Roku Unveils Tech to Show Ads on All TV Connected Devices

Roku has applied for a patent on technology that is said to be able to display ads over any device plugged into your television. According to reports, the patent application describes a system that interacts with devices connected to TVs via HDMI, which could include everything from cable boxes, DVD or Blu-ray players, game consoles, PCs or other video-streaming devices. The patent, filed by Roku in August 2023, was published three months later, but still hasn’t been granted. The idea is to have even more ways to display ads when consumers aren’t actively streaming content. Roku already does so on its screensaver and home screen.

“Roku is exploring ways to show consumers ads on its TVs even when they are not using its streaming platform: The company has been looking into injecting ads into the video feeds of third-party devices connected to its TVs,” writes Silicon Valley tech reporter Janko Roettgers, who broke the story on his Lowpass blog.

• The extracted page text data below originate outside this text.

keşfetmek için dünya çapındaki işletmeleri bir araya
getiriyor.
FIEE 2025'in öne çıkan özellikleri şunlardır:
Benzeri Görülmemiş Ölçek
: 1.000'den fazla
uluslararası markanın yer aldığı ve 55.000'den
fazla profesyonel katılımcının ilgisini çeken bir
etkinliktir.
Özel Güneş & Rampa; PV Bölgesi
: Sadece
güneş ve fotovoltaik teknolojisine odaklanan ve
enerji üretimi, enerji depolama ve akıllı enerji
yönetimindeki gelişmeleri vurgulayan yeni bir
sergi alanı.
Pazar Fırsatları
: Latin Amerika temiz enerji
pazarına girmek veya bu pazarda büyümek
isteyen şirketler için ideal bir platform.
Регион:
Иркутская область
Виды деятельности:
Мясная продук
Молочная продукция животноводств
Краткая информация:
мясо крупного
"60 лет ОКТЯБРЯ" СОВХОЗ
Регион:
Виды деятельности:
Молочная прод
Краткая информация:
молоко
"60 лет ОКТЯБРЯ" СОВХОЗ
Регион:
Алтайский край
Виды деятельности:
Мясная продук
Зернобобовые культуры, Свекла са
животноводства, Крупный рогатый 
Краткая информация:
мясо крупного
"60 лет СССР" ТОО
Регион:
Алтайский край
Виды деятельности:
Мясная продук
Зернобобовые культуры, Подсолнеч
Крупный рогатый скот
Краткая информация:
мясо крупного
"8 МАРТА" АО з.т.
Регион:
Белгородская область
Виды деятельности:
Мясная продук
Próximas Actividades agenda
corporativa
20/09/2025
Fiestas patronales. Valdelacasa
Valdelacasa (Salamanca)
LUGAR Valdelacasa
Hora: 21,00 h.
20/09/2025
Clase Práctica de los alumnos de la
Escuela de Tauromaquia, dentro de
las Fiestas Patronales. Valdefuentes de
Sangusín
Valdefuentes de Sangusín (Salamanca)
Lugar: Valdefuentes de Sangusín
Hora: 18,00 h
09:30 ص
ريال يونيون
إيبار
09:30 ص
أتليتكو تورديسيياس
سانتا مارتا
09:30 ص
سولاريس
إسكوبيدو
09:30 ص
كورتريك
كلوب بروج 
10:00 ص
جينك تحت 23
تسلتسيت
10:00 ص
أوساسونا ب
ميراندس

“This way, when an owner of a Roku TV takes a short break from playing a game on their Xbox, or streaming something on an Apple TV device connected to the TV set, Roku would use that break to show ads,” Roettgers explains, adding that “Roku engineers have even explored ways to figure out what the consumer is doing with their TV-connected device in order to display relevant advertising.”

Roku TVs “have shown ads atop live TV before,” according to Ars Technica, which provides a detailed rundown of the technology behind the feature.

As described in the patent application writes Ars, the adtech “would detect whether content was paused in multiple ways — if the video being displayed is static, if there’s no audio being played, if a pause symbol is shown anywhere on screen, or if (on a TV with HDMI-CEC enabled) a pause signal has been received from some passthrough remote control.”

Ars notes that “the system would analyze the paused image and use metadata ‘to identify one or more objects’ in the video frame, transmit that identification information to a network, and receive and display a ‘relevant ad’ over top of whatever the paused content is.”

Roettgers says that while there’s no guarantee Roku will be awarded the patent or implement the tech if it does, “the fact that Roku even explored this points to a major underlying issue: These days, TV makers hardly make any money with their physical products,” with Roku’s 2023 annual earnings report showing a loss of $44 million on its smart TV sales, streaming players and other devices.

“What brings in the bacon are ads and services,” Roettgers writes, noting “Roku generated a gross profit of nearly $1.6 billion with this business segment.”